Nostalgia, which replaced the age-old Speakeasy, the last of Santa Monica’s Pico Boulevard dives, save for the gloriously seedy, members-only Elks Lodge #906, is a fun concept with serious food and drinks. As well as an open embrace of cannabis, even if it’s not the stony stuff quite yet.
Sayegh isn’t in too much of a rush to get there. Not only does he love doing private dinners where the herb is openly explored and relished, he had a hand in helping write legislation that allowed for West Hollywood’s first licensed restaurants to permit smoking and ingestion of cannabis. And wasn’t happy with the final results.
“I spent a lot of time, and they butchered it so poorly,” he says. “Legislators are making the rules for things they do not have any understanding of. So, the lounges right now are very disjointed from one’s experiences if they’re elevating their consciousness and getting high. It’s more conducive to someone who is having drinks and getting drunk, where they are less conscious of their surroundings and their actions. It’s not something I really wanted to operate in.”
He thinks cannabis lounges and hospitality providers will hit their proper stride if federal legalization becomes reality, something he predicts in about two-to-four years. For now, he’s thrilled to be sticking to the private chef route and playfully connecting guests to their happy childhood (and marijuana) memories at Nostalgia.

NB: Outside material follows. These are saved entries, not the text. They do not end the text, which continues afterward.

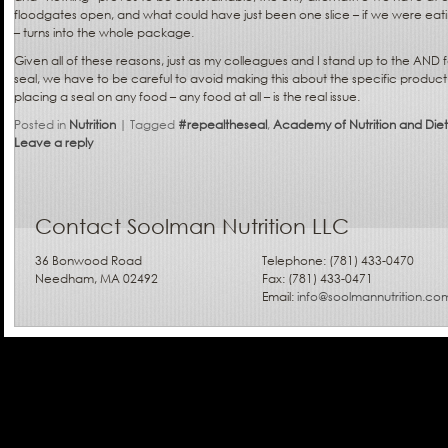
floodgates open, and what could have just been one slice – if we were eatin
– turns into the whole package.
Given all of these reasons, just as my colleagues and I stand up to the AND f
seal, we have to be careful to avoid making this about the specific produ
placing a seal on any food – any food at all – is the real issue.
Posted in
Nutrition
|
Tagged
#repealtheseal
,
Academy of Nutrition and Diet
Leave a reply
Contact Soolman Nutrition LLC
36 Bonwood Road
Telephone: (781) 433-0470
Needham, MA 02492
Fax: (781) 433-0471
Email:
info@soolmannutrition.co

“I think, more than anything, whatever we focus on will grow,” he says. “And if we always focus on the negative in life, and what’s happening in the world, then that’s what will grow. But if we focus on the positive, then that can grow as well. I really want to highlight that in our culture and our society. I believe that the vast majority of people just want to be with their friends and family and live a decent life.”